Петр первым покинул Курпинку. Вторым был Иван.
Эта баба воровала ягоды. Корней Иванович поймал ее и за локоть, пахнущий клубникой, повел к Дому, чтобы выбрать из числа соседей двоих свидетелей. Баба, пытаясь смутить Садовника, кричала, что пришла на свидание к Ивану. У нее был пронзительный, но приятный голос, как у сойки.
В сумерках еще было видно, как разбуженные птицы перелетают в ветвях, словно деревья перебрасываются крылатыми камнями. Осины сверкали изнанками листьев как невидимые великаны белками глаз.
Садовник подвел женщину к землянке, о существовании которой она не подозревала, чтобы пристыдить ее. Он вызвал Ивана из тайного убежища, и Иван вышел из-под куста крушины – Садовник разбудил его, но голос женщины уже стал частью его сна.
Юноша вышел, от него пахло сеном, тотчас стемнело. Грудь Ивана в вороте рубашки так приятно белела в темноте, что женщина бросилась к Ивану хотя и наигранно, но с радостью, и, птичьим голосом выпевая «Дроля мой! Дролечка!», оттеснила юношу к крушине.
Они провалились в землянку, и озадаченный Садовник пошел домой, глядя себе под ноги, в дымки тумана, и думая, что и ему нужно выписать сюда сына.

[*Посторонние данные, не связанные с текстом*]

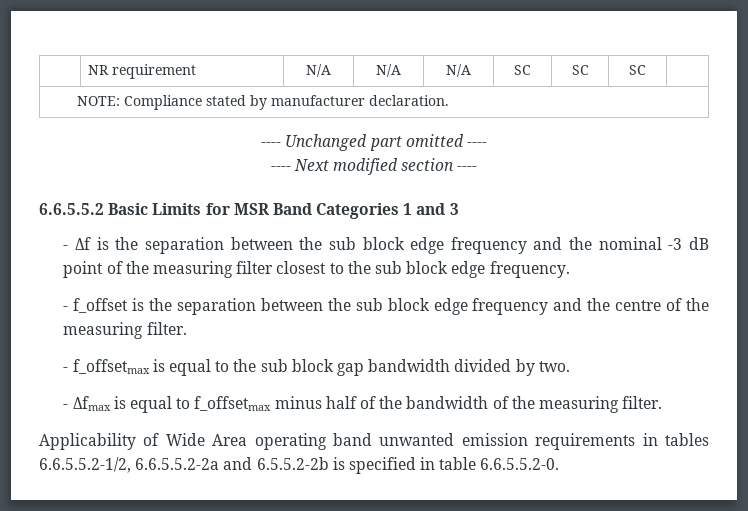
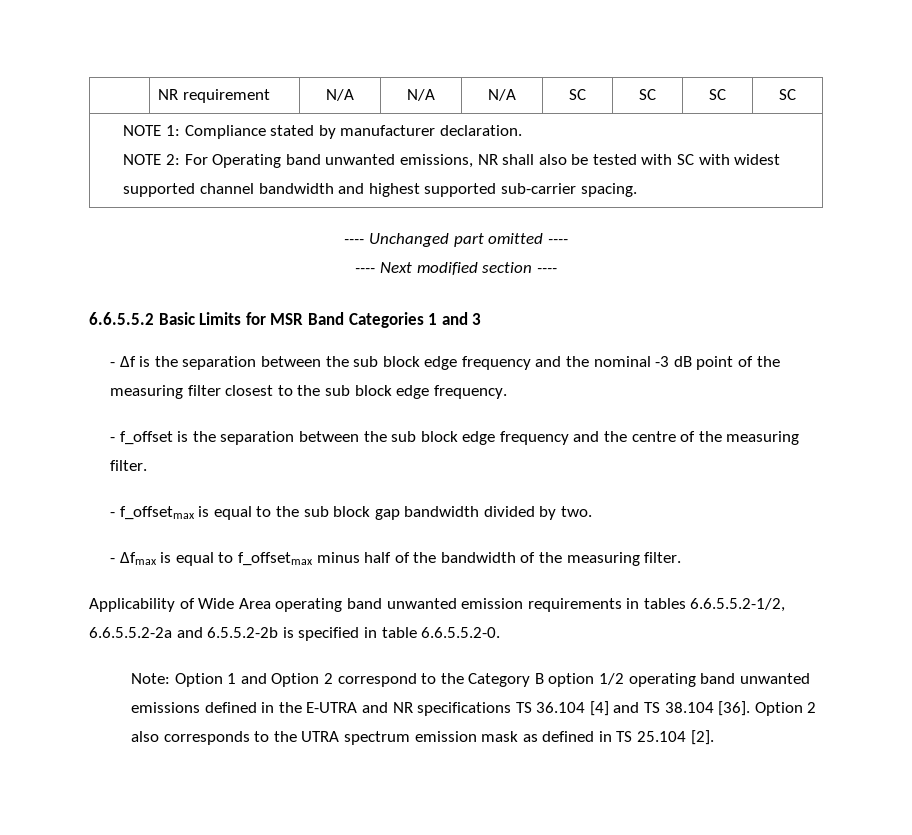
[76,96,120,106] // NOTE: -> [779,89,796,100] [123,125,180,136] SC // NOTE 1:
(449, 100) none -> [123,154,781,168] [123,183,637,197] // NOTE 2: For Operating band unwanted emissions, NR shall also be tested with SC with widest supported channel bandwidth and highest supported sub-carrier spacing.
(560, 464) none -> [130,673,810,687] [130,701,817,716] [130,730,714,745] // Note: Option 1 and Option 2 correspond to the Category B option 1/2 operating band unwanted emissions defined in the E-UTRA and NR specifications TS 36.104 [4] and TS 38.104 [36]. Option 2 also corresponds to the UTRA spectrum emission mask as defined in TS 25.104 [2].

Женщина оказалась рябая, на десять лет старше Ивана, вдова с двумя детьми. Она взяла Ивана «во двор» и уморила его работой не от злобы, а потому, что Иван был безотказен и никогда не подавал вида, если ему было плохо. Он и у падчериц был на побегушках и умер, надорвавшись, сорока пяти лет.К Корнею Ивановичу приехал сын с женой и ребенком. Владимир Корнеич был ровесником Евдокии, но взгляд у него был такой тяжелый, что даже отец не мог выдержать его и отводил глаза. Владимиру Корнеичу не было дано ни одного таланта, но красота мира ранила его. Овладеть красотой мира может только художник, неудавшийся художник может овладеть только миром. Курпинка сразу стала миром Владимира Корнеича. Он страстно возжелал этот Дом, эти сады, лес, заболоченные пруды с тайными родниками, Сосник – сосны, растущие треугольником, в середине которого глазом смотрит пруд с черной водой, окопанный земляными валами, словно это веки, и обрамленный как ресницами кустами акаций. Владимир Корнеич устроился на пилораму – его отцу не долго оставалось до пенсии, а Владимиру Корнеичу – до царства. Ему казалось, что когда Курпинка будет принадлежать ему, боль уйдет из сердца, потому что боль, причиняемую красотой, он принимал за жажду обладания.